▶ **Task to carry out**: Output the records exactly, every one of them.

Dataset items
..............................

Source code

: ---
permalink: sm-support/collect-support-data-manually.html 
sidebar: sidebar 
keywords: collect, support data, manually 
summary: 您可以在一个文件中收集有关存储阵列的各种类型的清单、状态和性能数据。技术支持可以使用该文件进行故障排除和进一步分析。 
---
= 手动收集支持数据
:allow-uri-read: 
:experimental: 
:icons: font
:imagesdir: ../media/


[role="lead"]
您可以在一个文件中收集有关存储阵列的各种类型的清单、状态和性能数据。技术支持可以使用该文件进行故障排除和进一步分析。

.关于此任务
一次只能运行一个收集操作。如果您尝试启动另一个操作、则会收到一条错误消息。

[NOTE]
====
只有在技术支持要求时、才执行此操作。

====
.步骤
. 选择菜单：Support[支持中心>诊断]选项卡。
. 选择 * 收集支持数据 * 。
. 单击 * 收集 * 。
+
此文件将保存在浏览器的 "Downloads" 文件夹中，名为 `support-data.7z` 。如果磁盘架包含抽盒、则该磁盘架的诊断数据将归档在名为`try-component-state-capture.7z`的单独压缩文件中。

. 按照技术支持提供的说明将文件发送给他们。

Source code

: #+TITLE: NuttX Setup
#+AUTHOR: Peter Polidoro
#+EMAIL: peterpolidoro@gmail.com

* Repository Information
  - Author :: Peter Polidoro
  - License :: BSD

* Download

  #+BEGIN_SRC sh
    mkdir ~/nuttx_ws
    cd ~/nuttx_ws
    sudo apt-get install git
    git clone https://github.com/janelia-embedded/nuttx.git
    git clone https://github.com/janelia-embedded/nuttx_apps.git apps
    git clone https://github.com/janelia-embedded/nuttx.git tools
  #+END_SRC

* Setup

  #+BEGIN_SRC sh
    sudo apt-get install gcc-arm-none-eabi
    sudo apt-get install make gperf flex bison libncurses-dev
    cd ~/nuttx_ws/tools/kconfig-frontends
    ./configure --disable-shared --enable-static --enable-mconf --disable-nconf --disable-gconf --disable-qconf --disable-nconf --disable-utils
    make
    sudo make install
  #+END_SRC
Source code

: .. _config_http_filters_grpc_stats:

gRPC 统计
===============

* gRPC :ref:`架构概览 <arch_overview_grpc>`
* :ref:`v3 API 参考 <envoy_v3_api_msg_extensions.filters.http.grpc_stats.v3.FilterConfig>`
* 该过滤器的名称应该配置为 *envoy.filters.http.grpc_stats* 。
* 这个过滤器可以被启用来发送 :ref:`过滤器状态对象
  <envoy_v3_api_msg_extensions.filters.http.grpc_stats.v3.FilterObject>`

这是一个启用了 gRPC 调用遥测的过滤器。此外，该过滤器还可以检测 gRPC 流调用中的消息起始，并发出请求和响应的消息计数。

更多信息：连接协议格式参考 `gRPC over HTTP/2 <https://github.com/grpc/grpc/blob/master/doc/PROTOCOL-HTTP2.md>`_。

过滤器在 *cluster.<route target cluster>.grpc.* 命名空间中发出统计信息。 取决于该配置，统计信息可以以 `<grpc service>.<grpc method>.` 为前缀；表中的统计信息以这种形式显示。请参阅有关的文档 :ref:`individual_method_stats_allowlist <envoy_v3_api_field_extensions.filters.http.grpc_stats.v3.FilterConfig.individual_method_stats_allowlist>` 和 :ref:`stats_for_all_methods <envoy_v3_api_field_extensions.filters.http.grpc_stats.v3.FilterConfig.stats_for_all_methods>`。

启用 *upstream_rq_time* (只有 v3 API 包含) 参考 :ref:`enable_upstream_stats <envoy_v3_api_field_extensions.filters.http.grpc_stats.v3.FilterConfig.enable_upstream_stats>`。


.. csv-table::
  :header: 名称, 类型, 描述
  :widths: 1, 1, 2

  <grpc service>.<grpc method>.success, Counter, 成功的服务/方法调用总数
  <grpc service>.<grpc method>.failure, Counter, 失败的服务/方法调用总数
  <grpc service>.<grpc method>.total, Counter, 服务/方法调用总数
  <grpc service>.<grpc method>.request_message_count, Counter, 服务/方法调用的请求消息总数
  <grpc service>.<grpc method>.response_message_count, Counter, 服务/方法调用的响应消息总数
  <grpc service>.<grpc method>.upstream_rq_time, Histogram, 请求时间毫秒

..............................

▶ **Exercise output**:
Source code

: ---
permalink: sm-support/collect-support-data-manually.html 
sidebar: sidebar 
keywords: collect, support data, manually 
summary: 您可以在一个文件中收集有关存储阵列的各种类型的清单、状态和性能数据。技术支持可以使用该文件进行故障排除和进一步分析。 
---
= 手动收集支持数据
:allow-uri-read: 
:experimental: 
:icons: font
:imagesdir: ../media/


[role="lead"]
您可以在一个文件中收集有关存储阵列的各种类型的清单、状态和性能数据。技术支持可以使用该文件进行故障排除和进一步分析。

.关于此任务
一次只能运行一个收集操作。如果您尝试启动另一个操作、则会收到一条错误消息。

[NOTE]
====
只有在技术支持要求时、才执行此操作。

====
.步骤
. 选择菜单：Support[支持中心>诊断]选项卡。
. 选择 * 收集支持数据 * 。
. 单击 * 收集 * 。
+
此文件将保存在浏览器的 "Downloads" 文件夹中，名为 `support-data.7z` 。如果磁盘架包含抽盒、则该磁盘架的诊断数据将归档在名为`try-component-state-capture.7z`的单独压缩文件中。

. 按照技术支持提供的说明将文件发送给他们。

Source code

: #+TITLE: NuttX Setup
#+AUTHOR: Peter Polidoro
#+EMAIL: peterpolidoro@gmail.com

* Repository Information
  - Author :: Peter Polidoro
  - License :: BSD

* Download

  #+BEGIN_SRC sh
    mkdir ~/nuttx_ws
    cd ~/nuttx_ws
    sudo apt-get install git
    git clone https://github.com/janelia-embedded/nuttx.git
    git clone https://github.com/janelia-embedded/nuttx_apps.git apps
    git clone https://github.com/janelia-embedded/nuttx.git tools
  #+END_SRC

* Setup

  #+BEGIN_SRC sh
    sudo apt-get install gcc-arm-none-eabi
    sudo apt-get install make gperf flex bison libncurses-dev
    cd ~/nuttx_ws/tools/kconfig-frontends
    ./configure --disable-shared --enable-static --enable-mconf --disable-nconf --disable-gconf --disable-qconf --disable-nconf --disable-utils
    make
    sudo make install
  #+END_SRC
Source code

: .. _config_http_filters_grpc_stats:

gRPC 统计
===============

* gRPC :ref:`架构概览 <arch_overview_grpc>`
* :ref:`v3 API 参考 <envoy_v3_api_msg_extensions.filters.http.grpc_stats.v3.FilterConfig>`
* 该过滤器的名称应该配置为 *envoy.filters.http.grpc_stats* 。
* 这个过滤器可以被启用来发送 :ref:`过滤器状态对象
  <envoy_v3_api_msg_extensions.filters.http.grpc_stats.v3.FilterObject>`

这是一个启用了 gRPC 调用遥测的过滤器。此外，该过滤器还可以检测 gRPC 流调用中的消息起始，并发出请求和响应的消息计数。

更多信息：连接协议格式参考 `gRPC over HTTP/2 <https://github.com/grpc/grpc/blob/master/doc/PROTOCOL-HTTP2.md>`_。

过滤器在 *cluster.<route target cluster>.grpc.* 命名空间中发出统计信息。 取决于该配置，统计信息可以以 `<grpc service>.<grpc method>.` 为前缀；表中的统计信息以这种形式显示。请参阅有关的文档 :ref:`individual_method_stats_allowlist <envoy_v3_api_field_extensions.filters.http.grpc_stats.v3.FilterConfig.individual_method_stats_allowlist>` 和 :ref:`stats_for_all_methods <envoy_v3_api_field_extensions.filters.http.grpc_stats.v3.FilterConfig.stats_for_all_methods>`。

启用 *upstream_rq_time* (只有 v3 API 包含) 参考 :ref:`enable_upstream_stats <envoy_v3_api_field_extensions.filters.http.grpc_stats.v3.FilterConfig.enable_upstream_stats>`。


.. csv-table::
  :header: 名称, 类型, 描述
  :widths: 1, 1, 2

  <grpc service>.<grpc method>.success, Counter, 成功的服务/方法调用总数
  <grpc service>.<grpc method>.failure, Counter, 失败的服务/方法调用总数
  <grpc service>.<grpc method>.total, Counter, 服务/方法调用总数
  <grpc service>.<grpc method>.request_message_count, Counter, 服务/方法调用的请求消息总数
  <grpc service>.<grpc method>.response_message_count, Counter, 服务/方法调用的响应消息总数
  <grpc service>.<grpc method>.upstream_rq_time, Histogram, 请求时间毫秒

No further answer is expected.